▸ Goal of the exercise
Images are to be dropped; everything else in the entries below must be copied exactly.

▸ Records provided
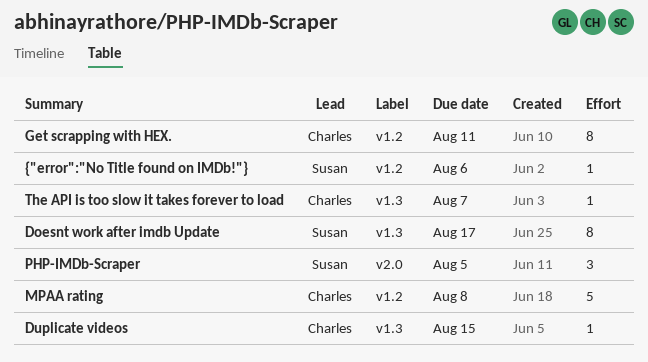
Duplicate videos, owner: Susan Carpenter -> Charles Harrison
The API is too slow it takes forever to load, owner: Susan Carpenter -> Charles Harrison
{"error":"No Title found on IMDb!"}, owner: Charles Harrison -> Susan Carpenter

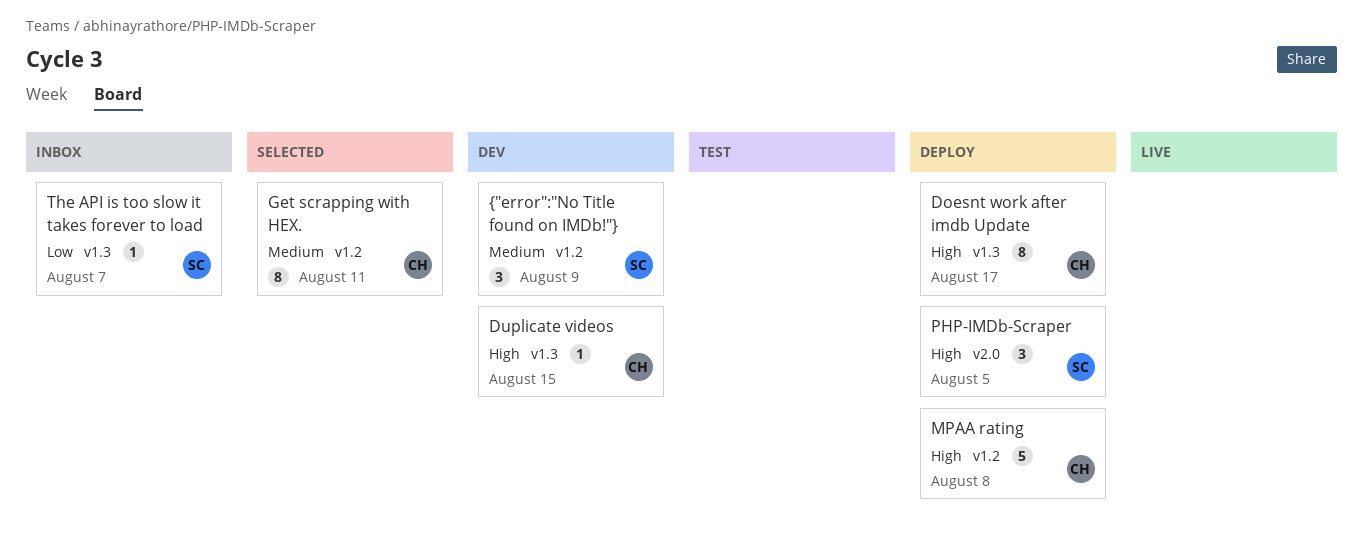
Doesnt work after imdb Update, owner: Susan -> Charles
The API is too slow it takes forever to load, owner: Charles -> Susan
{"error":"No Title found on IMDb!"}, estimate: 1 -> 3
{"error":"No Title found on IMDb!"}, due: Aug 6 -> Aug 9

▸ Solved exercise
Duplicate videos, owner: Susan Carpenter -> Charles Harrison
The API is too slow it takes forever to load, owner: Susan Carpenter -> Charles Harrison
{"error":"No Title found on IMDb!"}, owner: Charles Harrison -> Susan Carpenter

Doesnt work after imdb Update, owner: Susan -> Charles
The API is too slow it takes forever to load, owner: Charles -> Susan
{"error":"No Title found on IMDb!"}, estimate: 1 -> 3
{"error":"No Title found on IMDb!"}, due: Aug 6 -> Aug 9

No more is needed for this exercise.